The bodies of the Dutch victims recovered after the bombing were initially buried in Broome, but were relocated to the Perth War Cemetery at Karrakatta in 1950.
The Broome attack took place only a couple of weeks after the bombing of Darwin, on February 19 February 1942. By this time some 8000 mostly Dutch refugees, including many women and children from Batavia, Tjilatjap and Surabaya in Java, had passed through Broome on their way to other parts of Australia. Broome had actually become an important refuelling point for aircraft used in both evacuations and military operations. Thousands of servicemen also passed through Broome going to or from the frontline in Southeast Asia.
Prior to the bombing, Broome's airport had been one of the busiest in the nation as it was the first refuelling point on Australian soil, with as many as 57 aircraft landing on the airstrip each day. This was in addition to the constant shuttling of large flying boats, Sunderlands, Dorniers and Catalinas landing on the turquoise waters of Roebuck Bay.
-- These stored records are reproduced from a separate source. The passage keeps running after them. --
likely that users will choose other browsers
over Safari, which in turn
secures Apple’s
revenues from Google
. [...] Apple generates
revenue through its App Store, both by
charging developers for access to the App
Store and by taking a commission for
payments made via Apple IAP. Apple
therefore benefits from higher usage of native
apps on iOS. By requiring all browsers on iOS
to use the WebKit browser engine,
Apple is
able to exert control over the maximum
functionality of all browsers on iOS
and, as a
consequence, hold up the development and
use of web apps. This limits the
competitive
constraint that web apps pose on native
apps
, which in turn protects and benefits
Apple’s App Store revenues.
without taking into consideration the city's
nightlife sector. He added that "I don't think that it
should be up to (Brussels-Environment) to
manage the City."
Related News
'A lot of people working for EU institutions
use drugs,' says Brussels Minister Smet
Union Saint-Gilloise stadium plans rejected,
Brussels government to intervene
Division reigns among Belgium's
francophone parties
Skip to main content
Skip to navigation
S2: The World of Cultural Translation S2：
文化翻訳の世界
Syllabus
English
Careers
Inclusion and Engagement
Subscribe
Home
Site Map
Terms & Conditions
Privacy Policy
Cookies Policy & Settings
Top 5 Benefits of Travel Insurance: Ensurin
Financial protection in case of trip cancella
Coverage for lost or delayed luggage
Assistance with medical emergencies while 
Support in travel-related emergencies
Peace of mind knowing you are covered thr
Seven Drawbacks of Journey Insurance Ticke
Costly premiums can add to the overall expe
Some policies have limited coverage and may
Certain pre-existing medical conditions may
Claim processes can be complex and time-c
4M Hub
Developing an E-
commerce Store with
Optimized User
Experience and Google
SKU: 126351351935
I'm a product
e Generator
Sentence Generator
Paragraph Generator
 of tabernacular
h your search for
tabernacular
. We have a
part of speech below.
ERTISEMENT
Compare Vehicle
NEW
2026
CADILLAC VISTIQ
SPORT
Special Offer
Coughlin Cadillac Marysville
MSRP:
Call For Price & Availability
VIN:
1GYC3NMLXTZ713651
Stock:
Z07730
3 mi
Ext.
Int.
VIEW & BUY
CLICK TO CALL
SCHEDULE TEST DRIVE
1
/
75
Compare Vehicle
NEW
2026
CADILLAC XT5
Following the bombing, most residents were evacuated and for a short time, Broome was a virtual ghost town, with just a small military garrison. Most of the pearling fleet luggers were burnt or sailed south as part of the military's 'scorched earth' policy (leaving nothing of value behind) against a threatened full Japanese invasion that thankfully never came.
The raid on Broome was the first of four air attacks on the town, the last occurring on August 16, 1943, although thankfully there was only one more recorded casualty.
Several other towns across WA's far north, as well as Darwin, were also bombed by the Japanese during World War II. In fact, there were a total of 97 recorded attacks, the last occurring at Exmouth on September 16, 1943.
More than 60 years since the tragic Broome bombing, there is still clear evidence of the event lying on the sands and mud flats of Roebuck Bay. Located around one kilometre offshore from the town, the wreckage of a number of those ill-fated flying boats destroyed on their moorings can still be seen when the tides are right.
With tidal movements along this part of the Kimberley coast ranging up to 10 metres or more, at most times the flying boat wrecks are well underwater - however, at times of very low tides the wrecks can clearly be seen laying half buried in the sand.
At these times visitors can walk out across the exposed tidal flats to examine what remains of the aircraft. A local hovercraft service also offers tours out to the wreck site, where passengers are able to alight for a close inspection.
For those choosing to walk out to the wrecks, be advised to check the tidal charts and consult locals as tides move very quickly and there is generally only a small window of opportunity to view them.
Unfortunately, due to their age the wrecks are gradually disappearing... and mercifully the awful memory of that fateful day will perhaps eventually fade with them.
The salvaged engine and propeller of a Dutch Dornier aircraft can be seen in Bedford Park in Broome. It has been mounted so that one of its propeller blades points towards the place where the aircraft sank.
The Broome Historical Museum has an extremely interesting collection of historic material and information on the bombing raid as well as artefacts and other historical material from the town's colourful pearling days.
Ironically, in terms of fatalities, history has not been kind to the Japanese in Broome. The town's cemetery has a special Japanese section with around 1000 graves, dating back to the early pearling days. Many of the lugger's crews and divers were, in fact, Japanese, and ended up in the graveyard due to the hazardous nature of their industry.